Extract Node-level Features from the Network#
These centality measures can be meaningful for different purposes.
They can be used as features for other analyses.
It is trivial to compute a range of node-level features and put them in a data frame.
import pandas as pd
df = pd.DataFrame(index = G.nodes)
df['club'] = pd.Series(nx.get_node_attributes(G, 'club')) # extract node attribute 'club' in the network
/var/folders/ws/bwvb7bg1107311r6961dd1y80000gp/T/ipykernel_53355/1921708752.py:4: FutureWarning: The default dtype for empty Series will be 'object' instead of 'float64' in a future version. Specify a dtype explicitly to silence this warning.

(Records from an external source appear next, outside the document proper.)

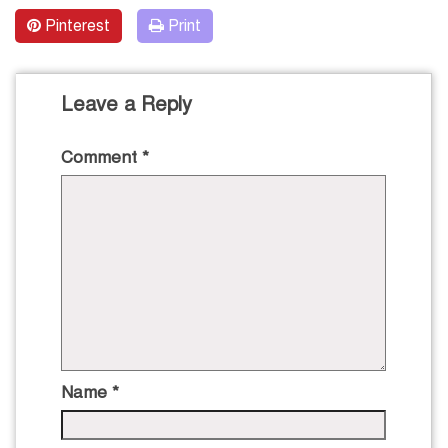
Pinterest
Print
Leave a Reply
Comment
*
Name
*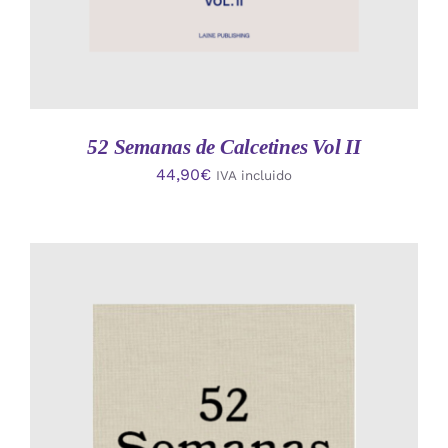
52 Semanas de Calcetines Vol II
44,90
€
IVA incluido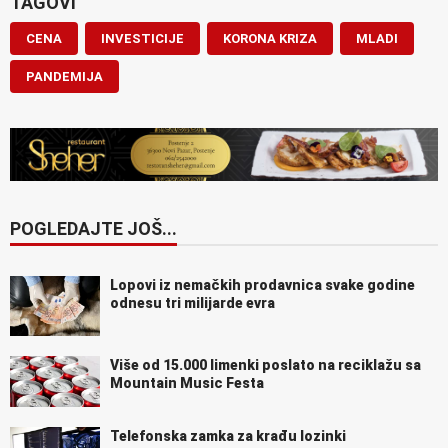
TAGOVI
CENA
INVESTICIJE
KORONA KRIZA
MLADI
PANDEMIJA
POGLEDAJTE JOŠ...
Lopovi iz nemačkih prodavnica svake godine
odnesu tri milijarde evra
Više od 15.000 limenki poslato na reciklažu sa
Mountain Music Festa
Telefonska zamka za krađu lozinki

df['club'] = pd.Series(nx.get_node_attributes(G, 'club')) # extract node attribute 'club' in the network
df['degree'] = pd.Series(nx.degree(G))
df['degree_centrality'] = pd.Series(nx.degree_centrality(G))

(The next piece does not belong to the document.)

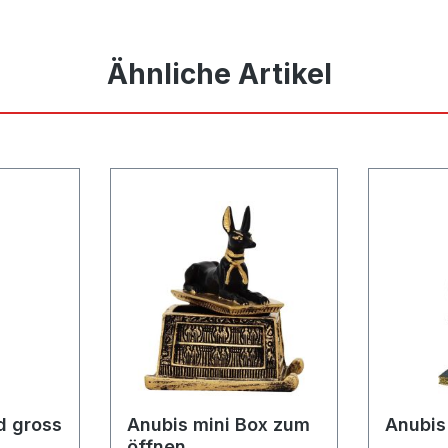
Ähnliche Artikel
d gross
Anubis mini Box zum
Anubis
öffnen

df['closeness_centrality'] = pd.Series(nx.closeness_centrality(G))
df['betweenness_centrality'] = pd.Series(nx.betweenness_centrality(G, normalized = True))

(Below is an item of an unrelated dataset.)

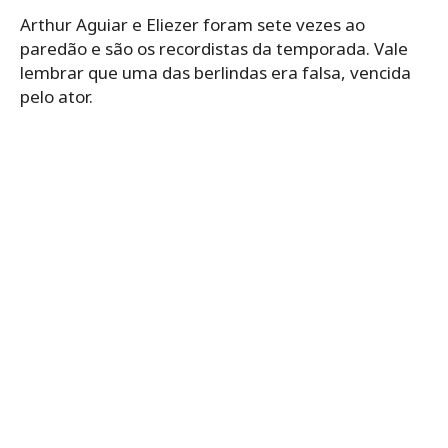
Arthur Aguiar e Eliezer foram sete vezes ao
paredão e são os recordistas da temporada. Vale
lembrar que uma das berlindas era falsa, vencida
pelo ator.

df['eigenvector_centrality'] = pd.Series(nx.eigenvector_centrality(G))
df
club | degree | degree_centrality | closeness_centrality | betweenness_centrality | eigenvector_centrality | |
---|---|---|---|---|---|---|
0 | NaN | (0, 4) | 0.444444 | 0.529412 | 0.023148 | 0.352209 |
1 | NaN | (1, 4) | 0.444444 | 0.529412 | 0.023148 | 0.352209 |
2 | NaN | (2, 3) | 0.333333 | 0.500000 | 0.000000 | 0.285835 |
3 | NaN | (3, 6) | 0.666667 | 0.600000 | 0.101852 | 0.481020 |
4 | NaN | (4, 3) | 0.333333 | 0.500000 | 0.000000 | 0.285835 |
5 | NaN | (5, 5) | 0.555556 | 0.642857 | 0.231481 | 0.397691 |
6 | NaN | (6, 5) | 0.555556 | 0.642857 | 0.231481 | 0.397691 |
7 | NaN | (7, 3) | 0.333333 | 0.600000 | 0.388889 | 0.195862 |
8 | NaN | (8, 2) | 0.222222 | 0.428571 | 0.222222 | 0.048075 |
9 | NaN | (9, 1) | 0.111111 | 0.310345 | 0.000000 | 0.011164 |
Summary#
Social network analysis provides a range of measures to depict the importance of a node.
The interpretation of each measure depends on the particular context in which it’s applied.
Similar to measures of network connectivity, these node importance measures could also be further enrichsed by considering direction, weight, and temporality. Please consult additional resources if interested.